Pensando em tudo isso, o Comitê para o Controle e Cuidados relacionados ao Novo Coronavírus da UFSCar tem insistido no isolamento social e nas medidas de apoio às pessoas para que possam cumprir esse isolamento até que a curva epidêmica caia de forma sustentada. A esse respeito, várias projeções sugerem que, talvez, a partir da segunda semana de agosto esta curva comece a cair em São Carlos, mas é grande a imprecisão dessas projeções devido à insuficiente quantidade, qualidade e disponibilidade em tempo real das informações epidemiológicas usadas para tais projeções.
Por outro lado, independente de quando a curva cairá, é prudente que o retorno à nova normalidade, a partir do momento em que esta tentativa for segura, seja gradativo e feito mediante etapas que considerem o risco de reascendência da curva epidêmica. Na prática, não haverá flexibilização, mas racionalização do isolamento social.
Além disso, o retorno não permitirá que as práticas e os costumes sejam como antes. Uso de máscaras, estratégias de distanciamento físico entre as pessoas, cuidados especiais com idosos, crianças e portadores de doenças crônicas, entre outras coisas, terão que ser, ainda, mantidos por tempo prolongado.

Portanto, é importante que todos comecem a se preparar para a nova era que virá, provavelmente, ainda este ano. No âmbito da UFSCar, por exemplo, a sugestão é que os professores, estudantes, técnicos-administrativos, departamentos e cursos comecem a planejar seu futuro laboral e operacional. É necessário considerar, por exemplo, que não será mais possível aglomerar estudantes em salas de aula, corredores, portas de entradas ou laboratórios; que essas salas e laboratórios não poderão ficar fechados ou com pouca ventilação quando alguém estiver ali presente; que não será seguro o uso de condicionadores de ar ou de ventiladores; que precisará haver observância contínua sobre a higienização das mãos, dos equipamentos, dos artigos pessoais e superfícies no ambiente de trabalho ou de estudo; que o uso de alguns meios de proteção contra doenças de transmissão respiratória poderá não ser prioridade de profissionais de saúde; que só deverão ser realizadas presencialmente as atividades que não têm como ser à distância e, ainda assim, com a participação do menor número possível de pessoas ao mesmo tempo. Ou seja, os fluxos e modos de funcionamento das coisas, a organização física dos ambientes e as práticas pessoais, sociais e didático-pedagógicas terão que se adaptar mesmo depois que a racionalização do isolamento social for possível.

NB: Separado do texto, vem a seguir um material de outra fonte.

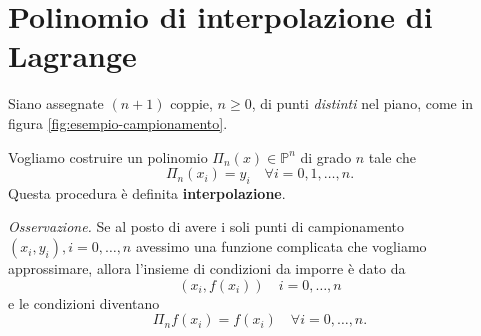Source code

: \section{Polinomio di interpolazione di Lagrange}
Siano assegnate $( n+1)$ coppie, $n\geqslant 0$, di punti \textit{distinti} nel piano, come in figura \ref{fig:esempio-campionamento}.

Vogliamo costruire un polinomio $\Pi _{n}(x) \in \mathbb{P}^{n}$ di grado $n$ tale che
\begin{equation*}
\Pi _{n}( x_{i}) =y_{i} \quad\forall i=0,1,\dotsc ,n.
\end{equation*}
Questa procedura è definita \textbf{interpolazione}.

\textit{Osservazione.} Se al posto di avere i soli punti di campionamento $( x_{i} ,y_{i}), i=0,\dotsc ,n$ avessimo una funzione complicata che vogliamo approssimare, allora l'insieme di condizioni da imporre è dato da
\begin{equation*}
( x_{i} ,f( x_{i})) \quad i=0,\dotsc ,n
\end{equation*}
e le condizioni diventano
\begin{equation*}
\Pi _{n} f(x_{i}) =f( x_{i}) \quad\forall i=0,\dotsc ,n.
\end{equation*}
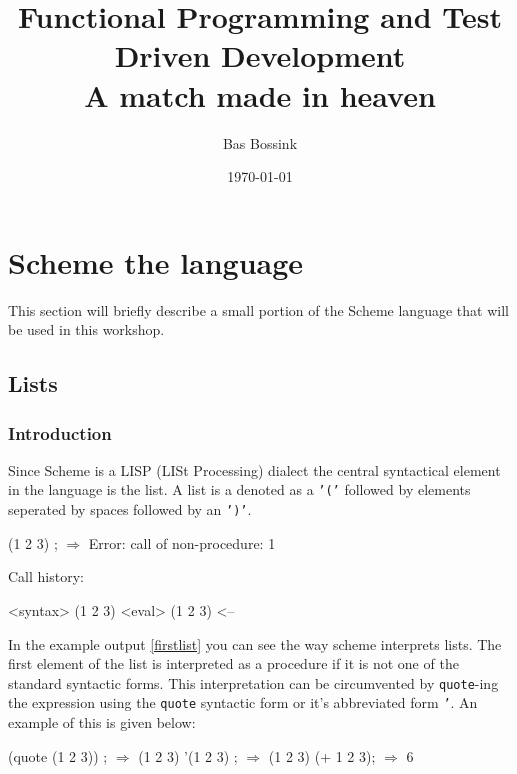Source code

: \documentclass[12pt,a4paper,draft,twoside]{article}
\author{Bas Bossink}
\date{\today}
\title{Functional Programming and Test Driven Development\\
\vspace{2 mm} {\large A match made in heaven}}
\begin{document}
\maketitle

\section{Scheme the language}
This section will briefly describe a small portion of the Scheme language that will be used in this workshop.
\subsection{Lists}
\subsubsection{Introduction}
Since Scheme is a LISP (LISt Processing) dialect the central syntactical element in the language is the list. A list is a denoted as a \texttt{'('} followed by elements seperated by spaces followed by an \texttt{')'}.

\begin{listing}
\label{firstlist}
\begin{schemecode}
(1 2 3) ; $\Rightarrow$ 
	Error: call of non-procedure: 1

	Call history:

	<syntax>	  (1 2 3)
	<eval>	  (1 2 3)	<--

\end{schemecode}
\caption{Example output of the evaluation of a list by a Scheme interperter}
\end{listing}

In the example output \ref{firstlist} you can see the way scheme interprets lists. The first element of the list is interpreted as a procedure if it is not one of the standard syntactic forms. This interpretation can be circumvented by \texttt{quote}-ing the expression using the \texttt{quote} syntactic form or it's abbreviated form \texttt{'}. An example of this is given below:
\begin{listing}
\label{quotedlist}
\begin{schemecode}
(quote (1 2 3)) ; $\Rightarrow$ (1 2 3)
'(1 2 3) ; $\Rightarrow$ (1 2 3)
(+ 1 2 3); $\Rightarrow$ 6
\end{schemecode}
\caption{Example output of the evaluation of a quoted list by a Scheme interperter}
\end{listing}
\end{document}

O Comitê de Controle e Cuidados relacionados ao Novo Coronavírus da UFSCar está atento a tudo isso, bem como emitirá recomendações e apoiará toda a UFSCar no processo de racionalização do isolamento social no momento oportuno. Não obstante, ainda precisamos manter este isolamento para o controle da COVID-19 e não temos prazo definido para seu fim, ainda que existam projeções imprecisas com as quais, portanto, não podemos contar com certeza.

1Presidente do Comitê de Controle e Cuidados relacionados ao Novo Coronavírus – UFSCar.